Pienso que mi oronda presencia y el revestimiento de la toga, como los demás allí presentes, le hizo suponer que se llevaría un castigo por sus palabras en la calle hacia su señoría muy superior al que pudiese provenir del propio juicio.

Al día siguiente me tocaba tomar declaraciones, y entre los citados apareció por allí un hombre que también estaba implicado en un procedimiento, esta vez como denunciante, quien, tras contar su historia, fue invitado a firmar el acta correspondiente, lo que también le demudó y, bajando la cabeza, me dijo que no sabía leer ni escribir y tampoco, por tanto, firmar lo declarado. Le expliqué que no se preocupase y que con la firma de la secretaria bastaba, pues ella ostentaba la llamada ‘fe pública judicial’. Pero, seguidamente, el hombre se rehízo y me ofreció estampar en el folio la huella genital, a lo que, asombrado, a la vez que agradecido por su voluntad de colaborar, contesté: «Esa para su padre de usted». Después se marchó algo confuso y así quedó la cosa.

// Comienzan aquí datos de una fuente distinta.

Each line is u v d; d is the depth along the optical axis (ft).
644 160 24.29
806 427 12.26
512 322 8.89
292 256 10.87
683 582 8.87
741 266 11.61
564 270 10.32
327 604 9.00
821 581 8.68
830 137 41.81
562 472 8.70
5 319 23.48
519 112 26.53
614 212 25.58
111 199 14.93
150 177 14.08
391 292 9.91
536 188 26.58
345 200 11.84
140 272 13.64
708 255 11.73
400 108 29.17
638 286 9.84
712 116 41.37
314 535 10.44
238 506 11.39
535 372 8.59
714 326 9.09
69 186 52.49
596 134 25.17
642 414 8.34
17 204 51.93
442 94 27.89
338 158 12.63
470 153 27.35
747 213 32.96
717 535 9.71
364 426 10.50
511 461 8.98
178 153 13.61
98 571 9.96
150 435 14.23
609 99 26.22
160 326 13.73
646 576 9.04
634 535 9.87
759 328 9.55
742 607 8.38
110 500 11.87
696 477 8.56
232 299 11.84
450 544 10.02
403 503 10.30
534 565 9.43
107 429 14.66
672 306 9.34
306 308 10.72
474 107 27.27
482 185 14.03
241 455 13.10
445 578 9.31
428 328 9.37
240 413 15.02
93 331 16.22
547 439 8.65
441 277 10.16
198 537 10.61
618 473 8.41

Y ya el viernes, tras alcanzar las dos de la tarde, en mi despacho, me dijo una funcionaria que una mujer estaba allí desde la diez quejándose y solicitando que la recibiese el juez, pues si no lo hacía, permanecería en el juzgado, y eso que lo que venía era el fin de semana.

Ante tanta premura accedí, lógicamente, a recibirla y entonces me explicó el origen de su queja de la forma que literalmente reproduzco: «Mire usted, me consta que lleva poco tiempo destinado en el pueblo, pero tengo que decirle que este Juzgado no funciona. Y es que debe saber que el forense me citó a las diez horas de esta mañana para hacerme la autopsia y son las dos y media de la tarde y ni tan siquiera me ha visto».

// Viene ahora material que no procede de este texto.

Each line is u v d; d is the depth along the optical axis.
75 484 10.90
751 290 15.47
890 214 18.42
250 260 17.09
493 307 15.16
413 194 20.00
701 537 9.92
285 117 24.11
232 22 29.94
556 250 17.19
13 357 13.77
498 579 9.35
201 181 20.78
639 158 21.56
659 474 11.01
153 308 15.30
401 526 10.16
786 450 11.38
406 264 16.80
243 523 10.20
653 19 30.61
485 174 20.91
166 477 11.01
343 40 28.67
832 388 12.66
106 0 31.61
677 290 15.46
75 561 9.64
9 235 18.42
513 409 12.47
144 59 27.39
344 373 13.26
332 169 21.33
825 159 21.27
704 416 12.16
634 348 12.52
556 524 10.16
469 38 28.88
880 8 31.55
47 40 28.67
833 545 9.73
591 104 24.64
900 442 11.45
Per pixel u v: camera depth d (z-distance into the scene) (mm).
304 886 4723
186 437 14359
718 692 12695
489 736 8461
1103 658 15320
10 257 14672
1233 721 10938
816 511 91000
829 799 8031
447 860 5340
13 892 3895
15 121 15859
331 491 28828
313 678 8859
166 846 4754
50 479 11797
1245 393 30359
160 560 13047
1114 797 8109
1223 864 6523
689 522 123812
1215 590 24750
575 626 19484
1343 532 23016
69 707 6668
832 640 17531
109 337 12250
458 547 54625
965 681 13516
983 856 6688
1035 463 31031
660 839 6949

Para que se restableciera el orden, no tuve más remedio que pedirle disculpas y prometerle solemnemente que el lunes siguiente a las mismas diez se le haría la autopsia y, además, con mi presencia. La mujer se fue complacida y, lógicamente, no volvió a aparecer por allí. Alguien le informaría sin duda de la innecesariedad de someterse a esa diligencia tan contundente para que el Juzgado conociese sus lesiones y secuelas.

No todo en los juzgados es grave y desagradable y a veces se asiste en el trabajo diario a situaciones que, por jocosas, no se te olvidan nunca.